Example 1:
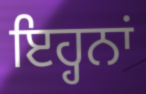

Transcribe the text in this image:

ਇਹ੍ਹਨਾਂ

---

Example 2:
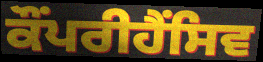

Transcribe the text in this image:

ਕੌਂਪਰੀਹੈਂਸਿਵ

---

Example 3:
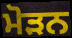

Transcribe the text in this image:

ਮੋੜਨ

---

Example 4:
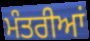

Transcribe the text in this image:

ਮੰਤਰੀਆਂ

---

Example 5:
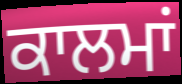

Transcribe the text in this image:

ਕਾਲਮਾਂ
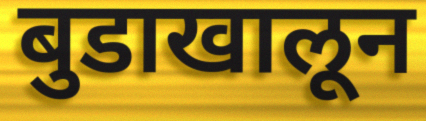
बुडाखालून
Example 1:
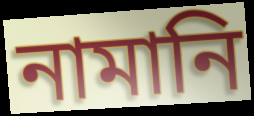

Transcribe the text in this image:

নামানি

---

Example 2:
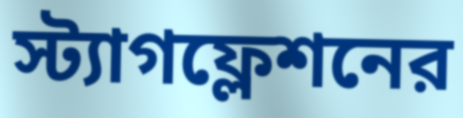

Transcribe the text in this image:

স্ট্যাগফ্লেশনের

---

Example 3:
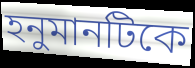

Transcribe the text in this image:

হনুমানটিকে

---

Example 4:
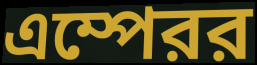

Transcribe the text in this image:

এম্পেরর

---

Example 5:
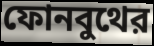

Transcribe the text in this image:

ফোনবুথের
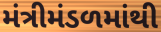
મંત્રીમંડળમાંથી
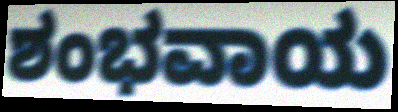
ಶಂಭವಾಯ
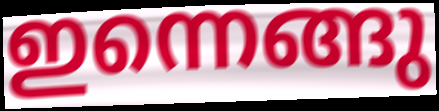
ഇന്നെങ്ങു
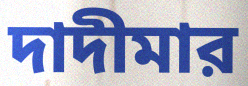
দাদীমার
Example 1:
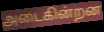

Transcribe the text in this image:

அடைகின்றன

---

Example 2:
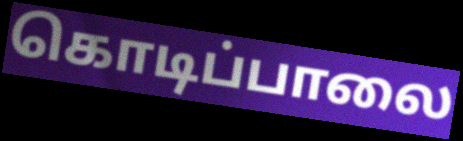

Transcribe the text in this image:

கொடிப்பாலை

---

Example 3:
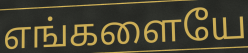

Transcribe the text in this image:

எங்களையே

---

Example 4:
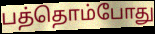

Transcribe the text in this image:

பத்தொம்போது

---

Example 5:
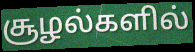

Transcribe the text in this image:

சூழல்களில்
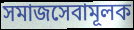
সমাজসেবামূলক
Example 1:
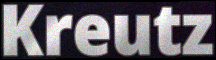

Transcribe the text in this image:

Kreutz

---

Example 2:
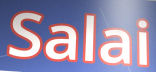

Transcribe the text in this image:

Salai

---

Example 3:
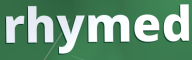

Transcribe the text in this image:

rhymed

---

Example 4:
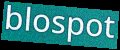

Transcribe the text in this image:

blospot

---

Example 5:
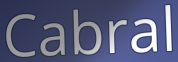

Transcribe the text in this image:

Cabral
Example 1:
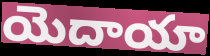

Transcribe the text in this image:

_ _ _

● **Work task**
Omitting all images, retype each line of the records precisely.

● **Task output**
Example 1:

Transcribe the text in this image:

ਇਹ੍ਹਨਾਂ

---

Example 2:

Transcribe the text in this image:

ਕੌਂਪਰੀਹੈਂਸਿਵ

---

Example 3:

Transcribe the text in this image:

ਮੋੜਨ

---

Example 4:

Transcribe the text in this image:

ਮੰਤਰੀਆਂ

---

Example 5:

Transcribe the text in this image:

ਕਾਲਮਾਂ
बुडाखालून
Example 1:

Transcribe the text in this image:

নামানি

---

Example 2:

Transcribe the text in this image:

স্ট্যাগফ্লেশনের

---

Example 3:

Transcribe the text in this image:

হনুমানটিকে

---

Example 4:

Transcribe the text in this image:

এম্পেরর

---

Example 5:

Transcribe the text in this image:

ফোনবুথের
મંત્રીમંડળમાંથી
ಶಂಭವಾಯ
ഇന്നെങ്ങു
দাদীমার
Example 1:

Transcribe the text in this image:

அடைகின்றன

---

Example 2:

Transcribe the text in this image:

கொடிப்பாலை

---

Example 3:

Transcribe the text in this image:

எங்களையே

---

Example 4:

Transcribe the text in this image:

பத்தொம்போது

---

Example 5:

Transcribe the text in this image:

சூழல்களில்
সমাজসেবামূলক
Example 1:

Transcribe the text in this image:

Kreutz

---

Example 2:

Transcribe the text in this image:

Salai

---

Example 3:

Transcribe the text in this image:

rhymed

---

Example 4:

Transcribe the text in this image:

blospot

---

Example 5:

Transcribe the text in this image:

Cabral
Example 1:

Transcribe the text in this image:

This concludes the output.